Right at the end of the reign of Queen Victoria, as the 19th century turned into the 20th, a serialised novel appeared in the Strand magazine called ‘The First Men in the Moon’.

Published 35 years after Jules Verne’s ‘From the Earth to the Moon’, HG Wells’ novel hypothesises on concepts that we now know – thanks largely to the Apollo missions of the 1960s – to be accurate. Leaving aside the English novelist’s prediction of ‘great beasts’ and ‘monsters of mere fatness’, there are more recognisable references to how desolate the Moon is – think Buzz Aldrin’s “magnificent desolation” – and weightlessness. The inescapable fact is that lunar landings featured large in the Victorian consciousness.

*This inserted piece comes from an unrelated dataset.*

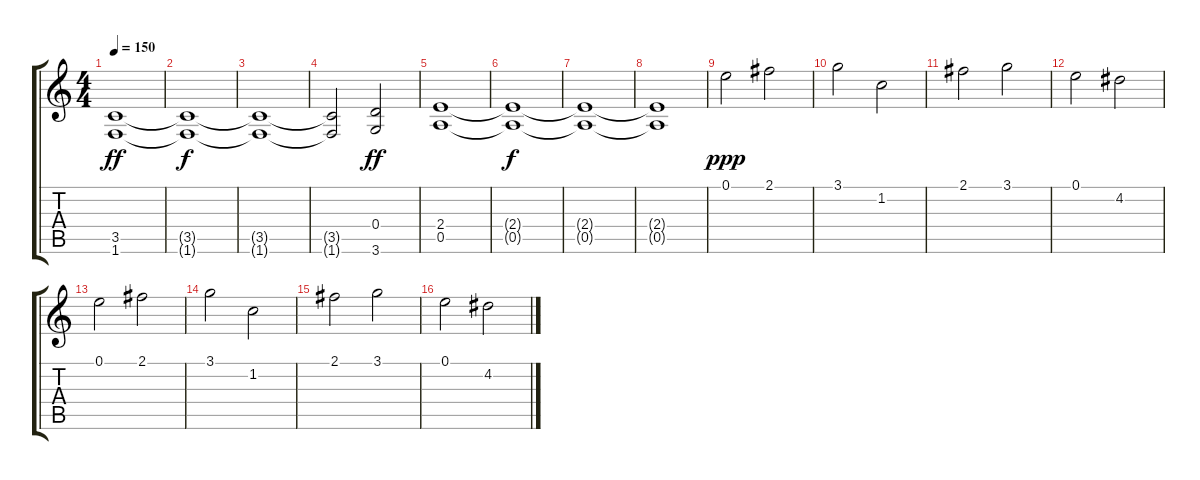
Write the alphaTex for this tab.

More importantly, says Iwan Rhys Morus in his excellent ‘How the Victorians Took Us to the Moon: The Story of the Nineteenth-Century Innovators Who Forged the Future’ (Icon Books, £25, ISBN 9781785789281), during this phase of the Industrial Revolution there was an intellectual climate cultivating the idea of off-world adventures becoming reality. After all, the engineers of the era had changed the world with railways and the telephone, electric lighting and photography. In a world of progress and technology, going to the Moon would be routine.

As Morus wisely reminds us, the Victorians did not actually take us to the Moon (although his counterfactual prologue describing how it might have happened is eerily plausible). But, he contends, they pointed us in the right direction with the kind of ambition that would not be seen again until President John F. Kennedy’s 1962 address at Rice University in which he announced: “We choose to go to the Moon”.

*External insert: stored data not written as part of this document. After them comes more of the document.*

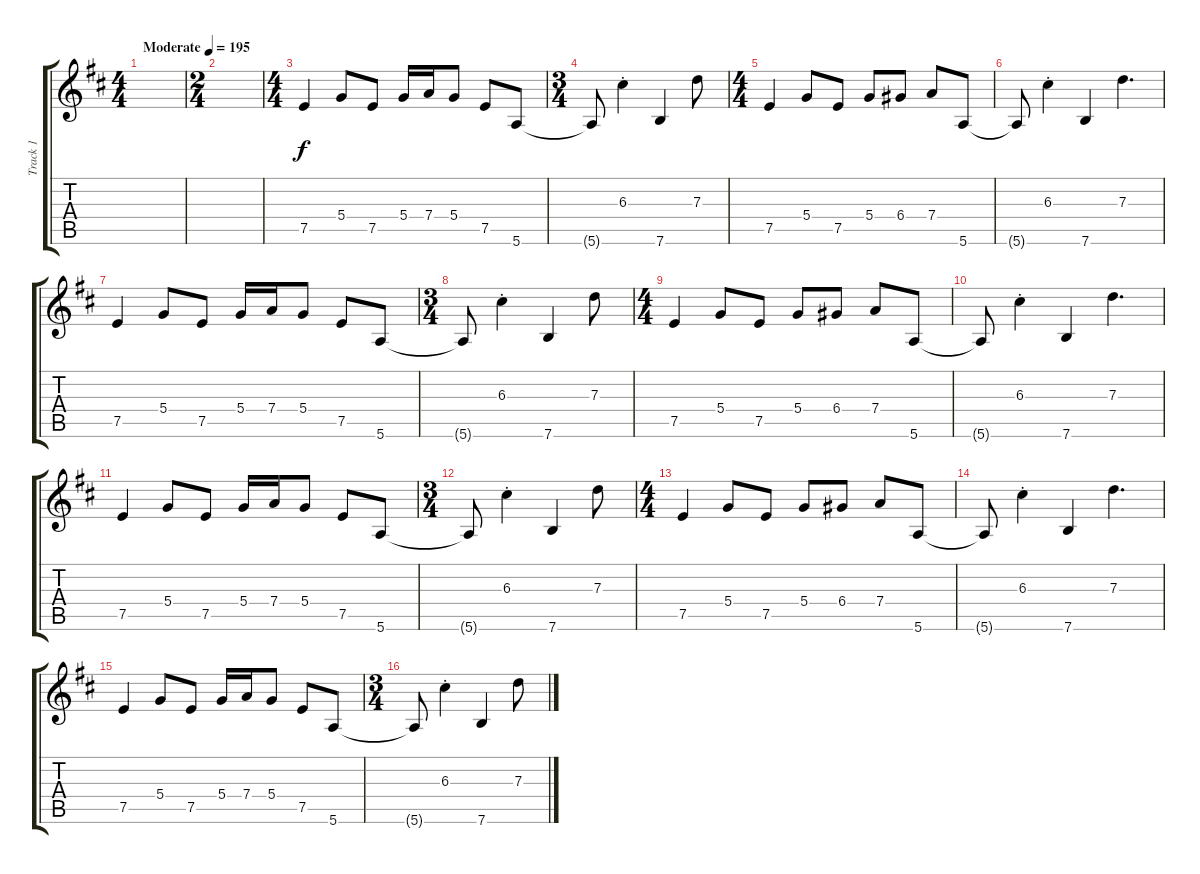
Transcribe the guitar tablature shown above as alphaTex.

\track ("Track 1" "Track 1") {instrument overdrivenguitar}
\staff {score tabs}
\tuning (E4 B3 G3 D3 A2 E2) {hide}
\ts (4 4)
\tempo (195 "Moderate")
\clef g2
\ks d
|
\ts (2 4)
|
\ts (4 4)
7.5.4 5.4.8 7.5.8 5.4.16 7.4.16 5.4.8 7.5.8 5.6.8 |
\ts (3 4)
5.6{t}.8 6.3{st}.4 7.6.4 7.3.8 |
\ts (4 4)
7.5.4 5.4.8 7.5.8 5.4.8 6.4.8 7.4.8 5.6.8 |
5.6{t}.8 6.3{st}.4 7.6.4 7.3.4{d} |
7.5.4 5.4.8 7.5.8 5.4.16 7.4.16 5.4.8 7.5.8 5.6.8 |
\ts (3 4)
5.6{t}.8 6.3{st}.4 7.6.4 7.3.8 |
\ts (4 4)
7.5.4 5.4.8 7.5.8 5.4.8 6.4.8 7.4.8 5.6.8 |
5.6{t}.8 6.3{st}.4 7.6.4 7.3.4{d} |
7.5.4 5.4.8 7.5.8 5.4.16 7.4.16 5.4.8 7.5.8 5.6.8 |
\ts (3 4)
5.6{t}.8 6.3{st}.4 7.6.4 7.3.8 |
\ts (4 4)
7.5.4 5.4.8 7.5.8 5.4.8 6.4.8 7.4.8 5.6.8 |
5.6{t}.8 6.3{st}.4 7.6.4 7.3.4{d} |
7.5.4 5.4.8 7.5.8 5.4.16 7.4.16 5.4.8 7.5.8 5.6.8 |
\ts (3 4)
5.6{t}.8 6.3{st}.4 7.6.4 7.3.8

The Victorians were people of action, who had the resources of a global empire to turn innovation into a world of mechanised mechanics and vast, efficient, organised cities. As Morus says: “They shared a common cause in making their expertise count so that they could actively engage in future-making.”

This idea of Victorian engineers building the future is central to Morus’ narrative; a much more dominant theme than the title of his book suggests. If you examine the cover, you’ll see that the main graphic is of Robert Stephenson’s locomotive Rocket, which not only puts our feet firmly on terra firma with real (rather than speculative) engineering, but is also a clever nod to the idea that the Victorians were already building rockets, albeit steam-powered ones.

What the book is really about, as its subtitle makes clear, is the story of the 19th-century innovators who forged the future. As such, it’s no great surprise to find that alongside Stephenson there are some hefty names putting in an appearance in the form of Marc and Isambard Kingdom Brunel, Charles Babbage, John Herschel, Charles Wheatstone and Nikola Tesla (by the way, Morus’ 2019 biography of Tesla is superb).

A terrific insight into why the Victorian era was a golden age of engineering.